● **MATERIAL SUPPLIED**:

=====

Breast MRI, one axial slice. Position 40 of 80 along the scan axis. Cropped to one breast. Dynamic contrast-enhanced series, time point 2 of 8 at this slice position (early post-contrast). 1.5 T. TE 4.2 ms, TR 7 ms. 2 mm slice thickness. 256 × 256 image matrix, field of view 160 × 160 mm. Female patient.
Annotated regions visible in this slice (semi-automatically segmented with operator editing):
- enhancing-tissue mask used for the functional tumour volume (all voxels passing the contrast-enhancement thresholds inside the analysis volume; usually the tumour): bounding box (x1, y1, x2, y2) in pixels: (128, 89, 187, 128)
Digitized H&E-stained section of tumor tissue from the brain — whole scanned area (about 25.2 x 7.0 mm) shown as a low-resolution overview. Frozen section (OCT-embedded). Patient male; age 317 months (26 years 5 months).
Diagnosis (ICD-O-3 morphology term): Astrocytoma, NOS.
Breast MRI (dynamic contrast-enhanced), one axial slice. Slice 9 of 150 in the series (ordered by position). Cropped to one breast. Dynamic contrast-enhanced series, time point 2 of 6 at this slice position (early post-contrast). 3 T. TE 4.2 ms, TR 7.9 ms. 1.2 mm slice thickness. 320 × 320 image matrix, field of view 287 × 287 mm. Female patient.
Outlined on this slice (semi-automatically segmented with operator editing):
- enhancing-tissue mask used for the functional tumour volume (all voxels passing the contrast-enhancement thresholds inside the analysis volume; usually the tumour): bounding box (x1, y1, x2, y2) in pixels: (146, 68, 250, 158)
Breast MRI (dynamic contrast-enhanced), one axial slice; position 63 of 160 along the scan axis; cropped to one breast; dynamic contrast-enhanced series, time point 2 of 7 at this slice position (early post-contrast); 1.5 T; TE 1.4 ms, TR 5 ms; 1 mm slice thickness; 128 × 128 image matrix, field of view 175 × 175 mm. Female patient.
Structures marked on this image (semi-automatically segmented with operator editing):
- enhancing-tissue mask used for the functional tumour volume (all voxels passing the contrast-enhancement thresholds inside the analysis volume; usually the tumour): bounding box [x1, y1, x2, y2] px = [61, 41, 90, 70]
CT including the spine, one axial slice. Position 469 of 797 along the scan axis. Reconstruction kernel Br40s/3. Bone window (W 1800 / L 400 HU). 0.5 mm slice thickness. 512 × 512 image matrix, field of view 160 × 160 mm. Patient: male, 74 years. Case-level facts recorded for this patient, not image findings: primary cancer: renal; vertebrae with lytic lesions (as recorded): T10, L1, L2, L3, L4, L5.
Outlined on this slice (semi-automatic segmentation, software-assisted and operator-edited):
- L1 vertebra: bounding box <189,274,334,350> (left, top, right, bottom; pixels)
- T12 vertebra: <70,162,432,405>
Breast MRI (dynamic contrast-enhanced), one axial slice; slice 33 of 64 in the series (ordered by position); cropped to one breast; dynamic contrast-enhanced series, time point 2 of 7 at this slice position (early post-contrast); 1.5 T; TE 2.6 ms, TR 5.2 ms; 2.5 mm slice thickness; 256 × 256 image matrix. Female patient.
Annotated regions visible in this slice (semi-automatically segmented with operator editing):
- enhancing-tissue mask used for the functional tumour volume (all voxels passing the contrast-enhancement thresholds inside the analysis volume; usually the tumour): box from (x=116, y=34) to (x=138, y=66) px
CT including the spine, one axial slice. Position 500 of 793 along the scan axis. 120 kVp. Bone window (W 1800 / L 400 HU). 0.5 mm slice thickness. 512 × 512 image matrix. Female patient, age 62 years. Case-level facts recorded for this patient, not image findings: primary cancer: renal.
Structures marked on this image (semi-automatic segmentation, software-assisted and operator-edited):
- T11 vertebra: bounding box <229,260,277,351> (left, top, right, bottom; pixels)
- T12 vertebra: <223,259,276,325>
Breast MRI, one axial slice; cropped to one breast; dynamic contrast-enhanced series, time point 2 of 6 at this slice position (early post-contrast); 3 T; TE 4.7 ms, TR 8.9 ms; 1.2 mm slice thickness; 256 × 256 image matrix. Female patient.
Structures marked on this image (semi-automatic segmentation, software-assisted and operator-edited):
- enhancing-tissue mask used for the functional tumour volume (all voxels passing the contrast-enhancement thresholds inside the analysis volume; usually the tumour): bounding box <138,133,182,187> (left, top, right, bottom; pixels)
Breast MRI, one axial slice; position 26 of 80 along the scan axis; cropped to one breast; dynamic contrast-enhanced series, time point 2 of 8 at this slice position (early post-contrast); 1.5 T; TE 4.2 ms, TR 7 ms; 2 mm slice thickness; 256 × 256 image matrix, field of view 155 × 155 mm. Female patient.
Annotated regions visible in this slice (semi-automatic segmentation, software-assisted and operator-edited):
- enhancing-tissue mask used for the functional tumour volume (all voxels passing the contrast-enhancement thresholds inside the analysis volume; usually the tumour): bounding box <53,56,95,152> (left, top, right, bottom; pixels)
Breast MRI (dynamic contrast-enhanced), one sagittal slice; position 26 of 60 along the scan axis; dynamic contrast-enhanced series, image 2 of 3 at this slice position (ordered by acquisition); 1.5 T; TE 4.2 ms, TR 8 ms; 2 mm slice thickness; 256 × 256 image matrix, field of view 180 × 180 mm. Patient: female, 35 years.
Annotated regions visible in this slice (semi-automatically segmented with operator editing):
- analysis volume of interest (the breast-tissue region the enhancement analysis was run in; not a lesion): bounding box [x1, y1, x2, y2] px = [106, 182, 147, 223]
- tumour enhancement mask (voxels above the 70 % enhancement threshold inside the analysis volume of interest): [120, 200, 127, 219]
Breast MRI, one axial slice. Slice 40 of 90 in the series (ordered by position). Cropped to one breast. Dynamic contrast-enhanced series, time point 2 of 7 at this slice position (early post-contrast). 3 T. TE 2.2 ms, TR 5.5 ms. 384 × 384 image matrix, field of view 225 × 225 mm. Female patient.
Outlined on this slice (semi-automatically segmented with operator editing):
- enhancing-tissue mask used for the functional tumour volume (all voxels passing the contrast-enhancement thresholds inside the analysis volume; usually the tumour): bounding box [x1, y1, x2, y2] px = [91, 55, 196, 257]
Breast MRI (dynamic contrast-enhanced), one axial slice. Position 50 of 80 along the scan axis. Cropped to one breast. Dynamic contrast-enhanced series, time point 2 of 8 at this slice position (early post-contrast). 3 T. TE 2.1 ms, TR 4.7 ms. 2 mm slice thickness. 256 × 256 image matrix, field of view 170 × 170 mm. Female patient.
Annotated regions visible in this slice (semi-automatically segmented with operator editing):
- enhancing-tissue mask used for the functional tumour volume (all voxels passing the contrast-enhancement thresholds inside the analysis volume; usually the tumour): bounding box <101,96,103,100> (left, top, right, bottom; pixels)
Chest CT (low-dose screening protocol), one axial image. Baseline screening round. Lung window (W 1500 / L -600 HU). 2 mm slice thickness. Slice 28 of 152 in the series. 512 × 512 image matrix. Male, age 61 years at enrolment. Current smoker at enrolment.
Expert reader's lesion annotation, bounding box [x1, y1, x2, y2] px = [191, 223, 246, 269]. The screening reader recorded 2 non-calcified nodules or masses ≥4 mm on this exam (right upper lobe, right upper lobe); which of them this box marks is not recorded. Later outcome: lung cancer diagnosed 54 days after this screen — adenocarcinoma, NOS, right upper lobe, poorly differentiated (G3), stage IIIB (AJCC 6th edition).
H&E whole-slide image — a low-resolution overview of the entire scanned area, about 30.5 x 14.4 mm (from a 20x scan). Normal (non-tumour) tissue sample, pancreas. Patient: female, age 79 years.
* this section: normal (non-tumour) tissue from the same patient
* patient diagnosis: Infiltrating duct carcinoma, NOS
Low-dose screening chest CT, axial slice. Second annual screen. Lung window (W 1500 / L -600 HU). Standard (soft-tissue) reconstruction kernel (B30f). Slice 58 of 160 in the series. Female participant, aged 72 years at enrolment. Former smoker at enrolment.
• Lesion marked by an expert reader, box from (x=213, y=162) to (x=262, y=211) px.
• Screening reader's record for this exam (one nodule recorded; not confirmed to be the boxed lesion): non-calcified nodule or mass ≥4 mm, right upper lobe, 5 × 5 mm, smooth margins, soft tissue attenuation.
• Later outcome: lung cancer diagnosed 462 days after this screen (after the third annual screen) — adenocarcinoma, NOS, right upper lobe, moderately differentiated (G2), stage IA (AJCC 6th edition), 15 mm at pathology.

=====

● **EXERCISE DETAILS**:
Of the lines above, extract only those from the line with "H&E whole-slide image" to the line with "(x=262, y=211) px.", both included, exactly as written.

● **EXPECTED ANSWER**:
H&E whole-slide image — a low-resolution overview of the entire scanned area, about 30.5 x 14.4 mm (from a 20x scan). Normal (non-tumour) tissue sample, pancreas. Patient: female, age 79 years.
* this section: normal (non-tumour) tissue from the same patient
* patient diagnosis: Infiltrating duct carcinoma, NOS
Low-dose screening chest CT, axial slice. Second annual screen. Lung window (W 1500 / L -600 HU). Standard (soft-tissue) reconstruction kernel (B30f). Slice 58 of 160 in the series. Female participant, aged 72 years at enrolment. Former smoker at enrolment.
• Lesion marked by an expert reader, box from (x=213, y=162) to (x=262, y=211) px.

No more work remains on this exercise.